Outpost Bio, a human microbiology modelling startup, has raised £2.6 million in a pre-seed round co-led by Merantix Capital and Seedcamp, with participation from OpenSeed VC, Defined, and strategic family offices and angel investors. It builds models focused on the interaction layer of human biology to help translate complex microbiology data into actionable insights. The funding will accelerate its experimental and modelling platforms.
Human microbiology studies how microbial communities living in and on the body metabolise drugs, transform nutrients, and influence health outcomes, but R&D teams struggle to translate this complexity into usable insights. Outpost Bio’s platform addresses this gap by integrating automated experimentation with machine learning in a closed feedback loop, generating human-derived functional data at scale. This enables pharmaceutical partners to de-risk clinical development, design safer formulations, and build regulatory evidence, while food and consumer companies can test how ingredients affect microbial communities.
Outpost Bio is led by Dr. Jenny Yang, an Oxford PhD and former Marie Curie Fellow with a background in clinical machine learning, and Alex Merwin, former Head of Growth for Health & Bio Startups at AWS. The founding team also includes senior leaders in microbiology, data engineering, and machine learning, with advisors from organisations including Ginkgo Bioworks, the Genome Sciences Centre, and DARPA.
We're building the most comprehensive dataset in human microbiology.
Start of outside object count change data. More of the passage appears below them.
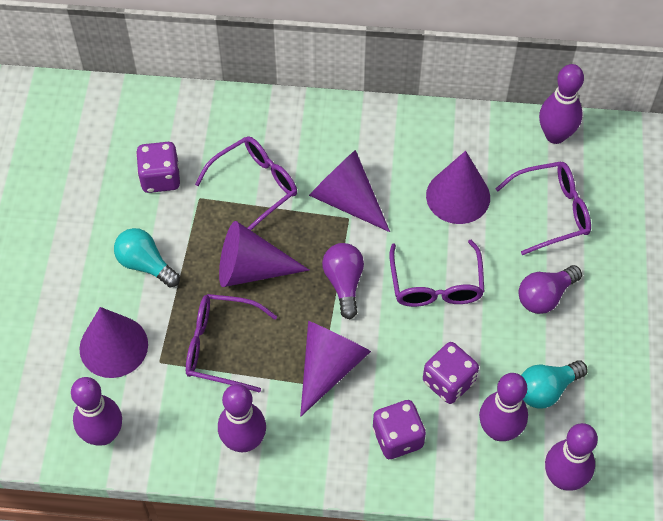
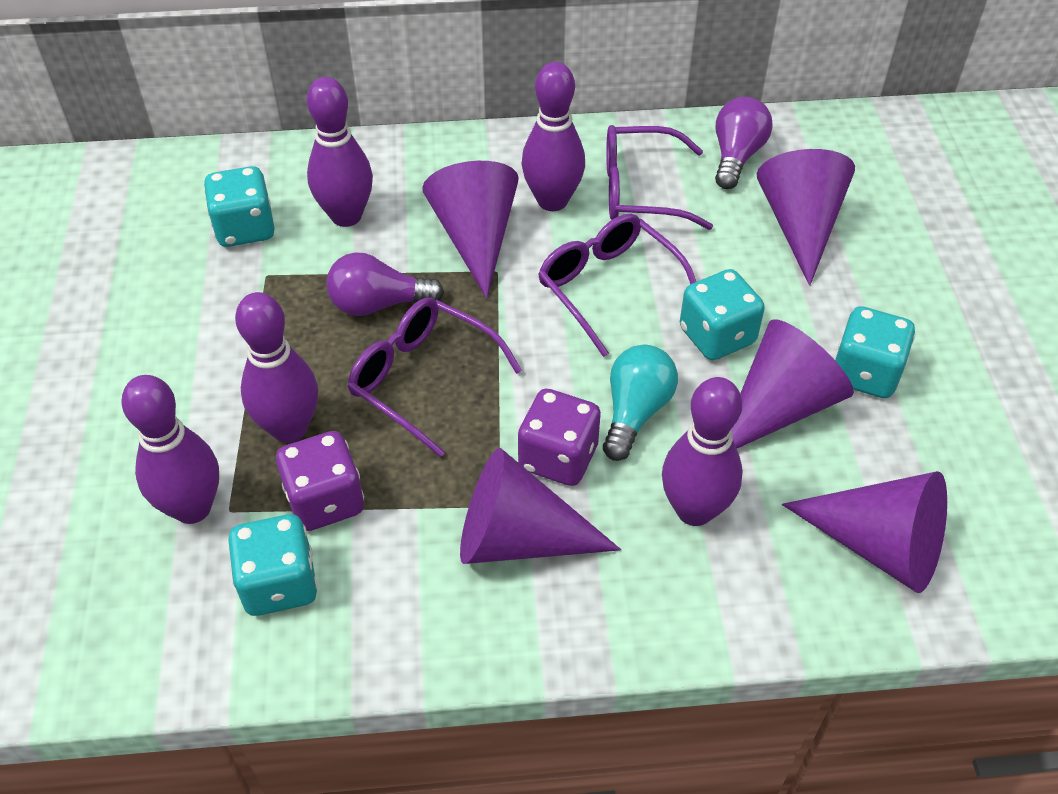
purple dice: [136,142,180,193] [373,400,426,459] [423,342,479,404] = 3 -> [276,431,364,531] [518,389,601,486] = 2
purple glasses: [186,294,278,393] [195,136,297,230] [389,240,485,307] [495,161,591,255] = 4 -> [348,298,522,457] [538,214,696,357] [606,125,713,230] = 3
turquoise dice: none = 0 -> [204,166,275,247] [228,514,318,616] [680,269,765,360] [835,306,915,398] = 4
turquoise light bulb: [114,228,180,287] [521,360,587,409] = 2 -> [603,345,678,461] = 1

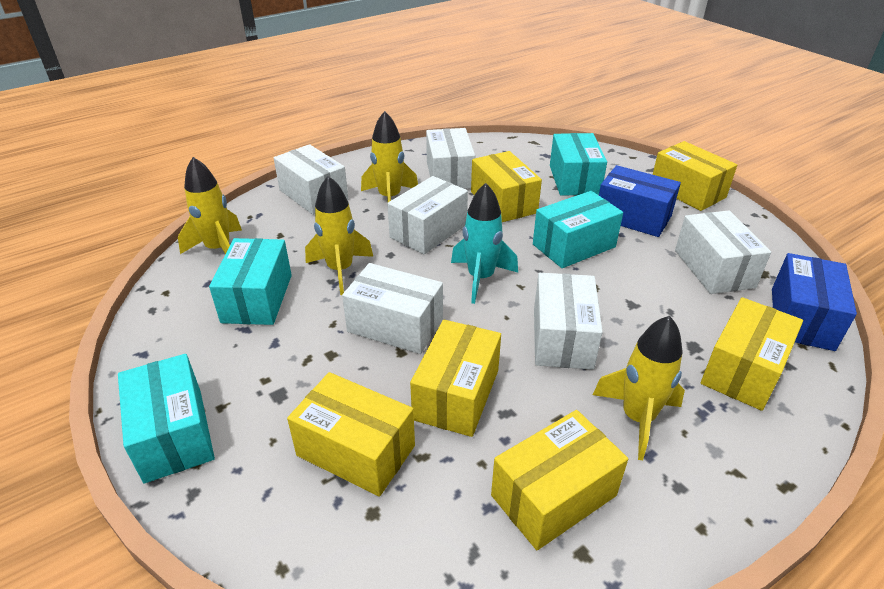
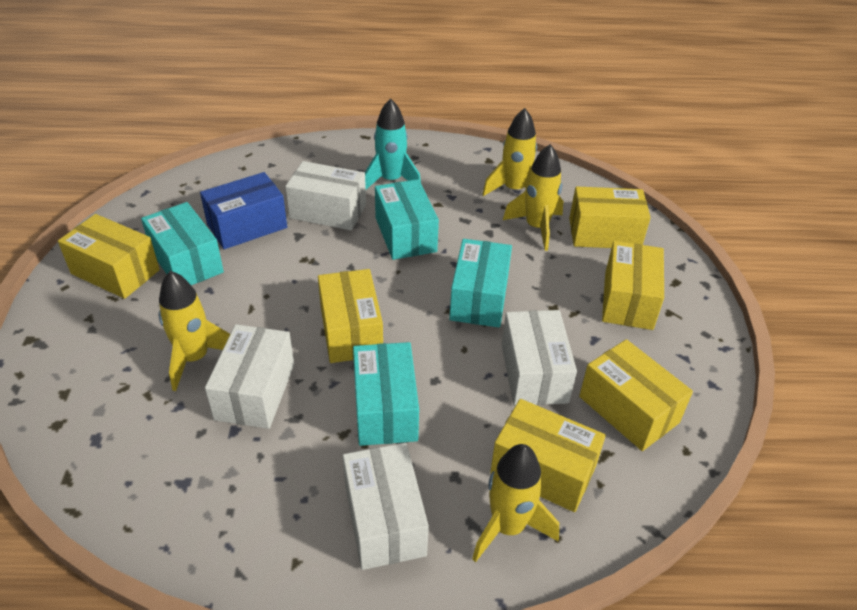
blue box: [599,165,681,237] [772,253,857,351] = 2 -> [200,172,287,249] = 1
white box: [274,144,348,215] [342,263,443,354] [387,176,468,254] [426,128,475,189] [534,273,603,370] [675,210,771,294] = 6 -> [205,324,294,429] [285,161,366,230] [343,443,429,570] [502,310,577,406] = 4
Microbial communities can dramatically alter drugs and other interventions, yet this layer has been largely ignored because the data hasn't existed at scale. For the first time, we can move beyond correlations to reveal causal pathways.
This is a rare team that combines deep microbiology, machine learning, and company-building experience. Jenny, Alex, and the founding team have both the scientific rigor and operational insight required to build a new layer of biological infrastructure.
What took decades to build for earlier biological models can now be achieved in years. Faster wet-lab data generation, lower sequencing costs, and more powerful machine learning make this the right moment to build predictive models of the microbes that live within and on us.